In order to solve a given simulation as fast as possible, the solvers in QuTiP take the given input operators and break them down into simpler components before passing them on to the ODE solvers. Although these operations are reasonably fast, the time spent organizing data can become appreciable when repeatedly solving a system over, for example, many different initial conditions. In cases such as this, the Hamiltonian and other operators may be reused after the initial configuration, thus speeding up calculations. Note that, unless you are planning to reuse the data many times, this functionality will not be very useful.

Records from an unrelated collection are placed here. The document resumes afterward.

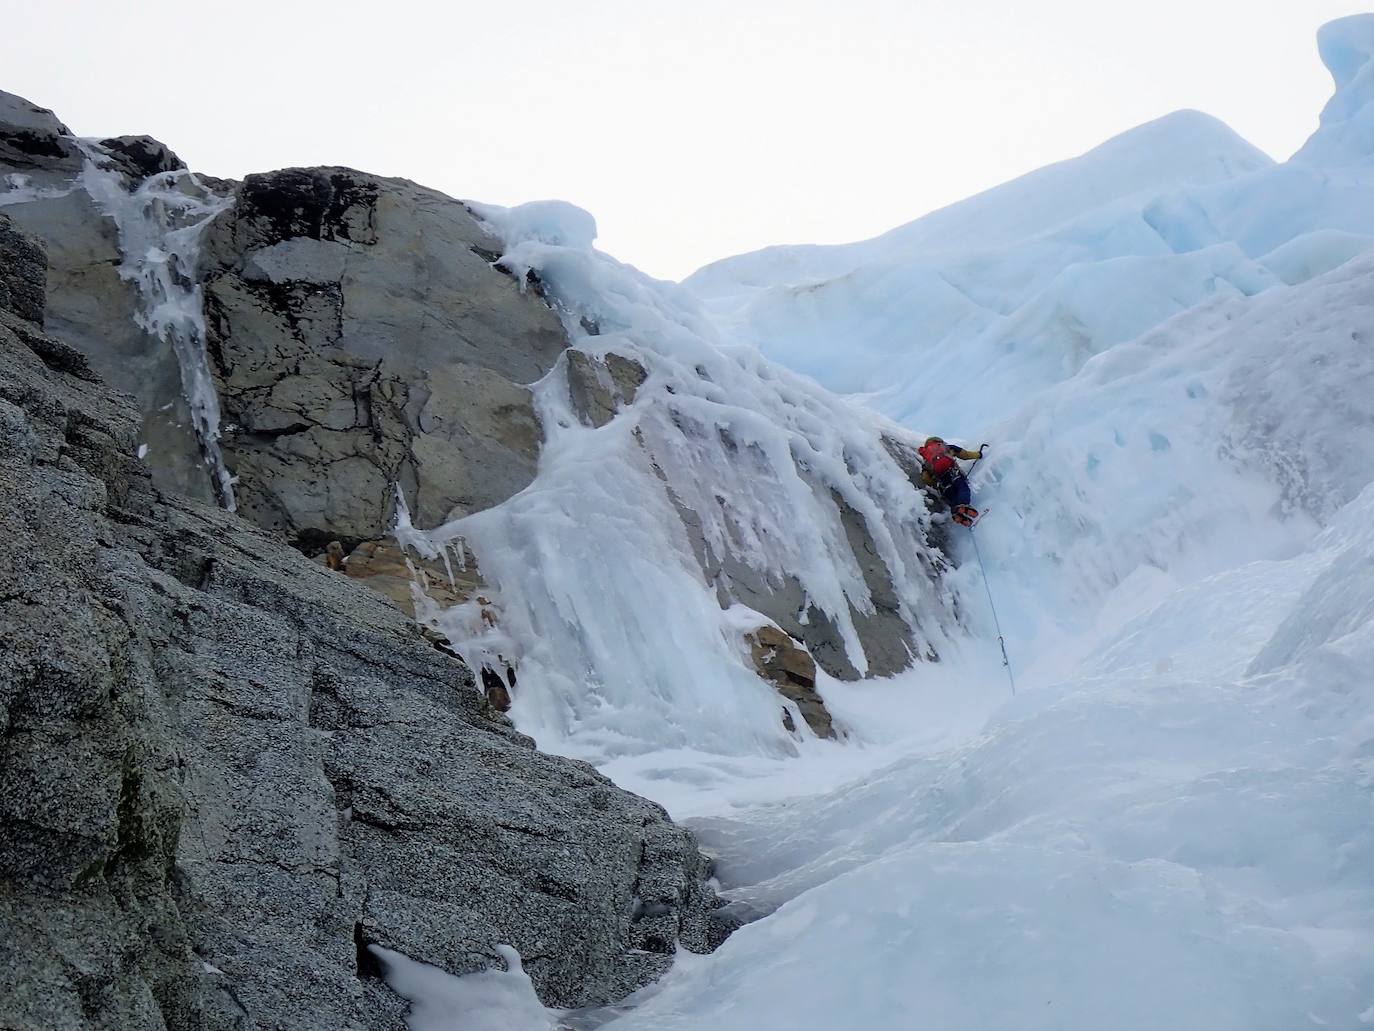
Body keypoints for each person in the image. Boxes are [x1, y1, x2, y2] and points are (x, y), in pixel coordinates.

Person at [917, 436, 986, 527]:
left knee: (952, 498)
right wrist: (978, 455)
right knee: (963, 488)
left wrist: (935, 485)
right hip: (953, 473)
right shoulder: (947, 448)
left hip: (942, 482)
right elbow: (965, 455)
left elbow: (925, 478)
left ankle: (958, 514)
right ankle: (963, 505)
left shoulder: (927, 460)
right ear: (939, 442)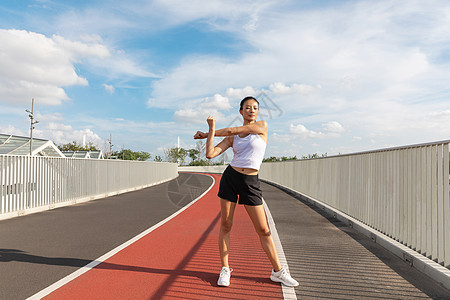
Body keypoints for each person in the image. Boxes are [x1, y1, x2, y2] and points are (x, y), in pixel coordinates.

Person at [194, 96, 299, 287]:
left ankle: (278, 272)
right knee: (226, 225)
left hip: (251, 182)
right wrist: (209, 132)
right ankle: (225, 269)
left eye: (255, 108)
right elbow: (210, 154)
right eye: (247, 108)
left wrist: (208, 132)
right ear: (240, 111)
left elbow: (234, 129)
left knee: (264, 230)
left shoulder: (261, 126)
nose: (252, 110)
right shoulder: (232, 137)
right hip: (231, 178)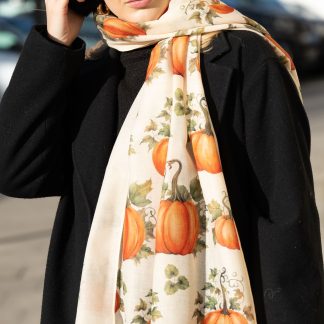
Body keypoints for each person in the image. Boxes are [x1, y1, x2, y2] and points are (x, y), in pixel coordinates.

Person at [0, 0, 323, 323]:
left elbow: (285, 218)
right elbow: (18, 173)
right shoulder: (92, 71)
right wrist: (57, 38)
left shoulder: (246, 56)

To turn on the “reuse” functionality we must set the `rhs_reuse=True`

flag in the `qutip.solver.Options`

:

```
In [21]: options = Options(rhs_reuse=True)
```

A full account of this feature is given in Setting Options for the Dynamics Solvers. Using the previous example, we will calculate the dynamics for two different initial states, with the Hamiltonian data being reused on the second call

```
In [22]: times = np.linspace(0.0, 10.0, 200)
In [23]: psi0 = tensor(fock(2, 0), fock(10, 5))
In [24]: a = tensor(qeye(2), destroy(10))
In [25]: sm = tensor(destroy(2), qeye(10))
In [26]: H = 2 * np.pi * a.dag() * a + 2 * np.pi * sm.dag() * sm + \
....: 2 * np.pi * 0.25 * (sm * a.dag() + sm.dag() * a)
....:
In [27]: data1 = mcsolve(H, psi0, times, [np.sqrt(0.1) * a], [a.dag() * a, sm.dag() * sm])
10.0%. Run time: 0.83s. Est. time left: 00:00:00:07
20.0%. Run time: 1.59s. Est. time left: 00:00:00:06
30.0%. Run time: 2.33s. Est. time left: 00:00:00:05
40.0%. Run time: 3.06s. Est. time left: 00:00:00:04
50.0%. Run time: 3.78s. Est. time left: 00:00:00:03
60.0%. Run time: 4.77s. Est. time left: 00:00:00:03
70.0%. Run time: 5.72s. Est. time left: 00:00:00:02
80.0%. Run time: 6.65s. Est. time left: 00:00:00:01
90.0%. Run time: 7.55s. Est. time left: 00:00:00:00
100.0%. Run time: 8.39s. Est. time left: 00:00:00:00
Total run time: 8.45s
In [28]: psi1 = tensor(fock(2, 0), coherent(10, 2 - 1j))
In [29]: opts = Options(rhs_reuse=True) # Run a second time, reusing RHS
In [30]: data2 = mcsolve(H, psi1, times, [np.sqrt(0.1) * a], [a.dag() * a, sm.dag() * sm], options=opts)
10.0%. Run time: 1.70s. Est. time left: 00:00:00:15
20.0%. Run time: 3.21s. Est. time left: 00:00:00:12
30.0%. Run time: 4.56s. Est. time left: 00:00:00:10
40.0%. Run time: 5.91s. Est. time left: 00:00:00:08
50.0%. Run time: 7.22s. Est. time left: 00:00:00:07
60.0%. Run time: 8.58s. Est. time left: 00:00:00:05
70.0%. Run time: 9.85s. Est. time left: 00:00:00:04
80.0%. Run time: 11.18s. Est. time left: 00:00:00:02
90.0%. Run time: 12.51s. Est. time left: 00:00:00:01
100.0%. Run time: 13.80s. Est. time left: 00:00:00:00
Total run time: 13.90s
In [31]: figure()
Out[31]: <Figure size 640x480 with 0 Axes>
In [32]: plot(times, data1.expect[0], times, data1.expect[1], lw=2)
Out[32]:
[<matplotlib.lines.Line2D at 0x2b226a7a09b0>,
<matplotlib.lines.Line2D at 0x2b226a7a05f8>]
In [33]: plot(times, data2.expect[0], '--', times, data2.expect[1], '--', lw=2)
Out[33]:
[<matplotlib.lines.Line2D at 0x2b2268c662b0>,
<matplotlib.lines.Line2D at 0x2b226a536208>]
In [34]: title('Monte Carlo time evolution')
Out[34]: Text(0.5,1,'Monte Carlo time evolution')
In [35]: xlabel('Time', fontsize=14)
Out[35]: Text(0.5,0,'Time')
In [36]: ylabel('Expectation values', fontsize=14)
Out[36]: Text(0,0.5,'Expectation values')
In [37]: legend(("cavity photon number", "atom excitation probability"))
Out[37]: <matplotlib.legend.Legend at 0x2b2268db0ef0>
In [38]: show()
```

In addition to the initial state, one may reuse the Hamiltonian data when changing the number of trajectories `ntraj`

or simulation times `times`

. The reusing of Hamiltonian data is also supported for time-dependent Hamiltonians. See Solving Problems with Time-dependent Hamiltonians for further details.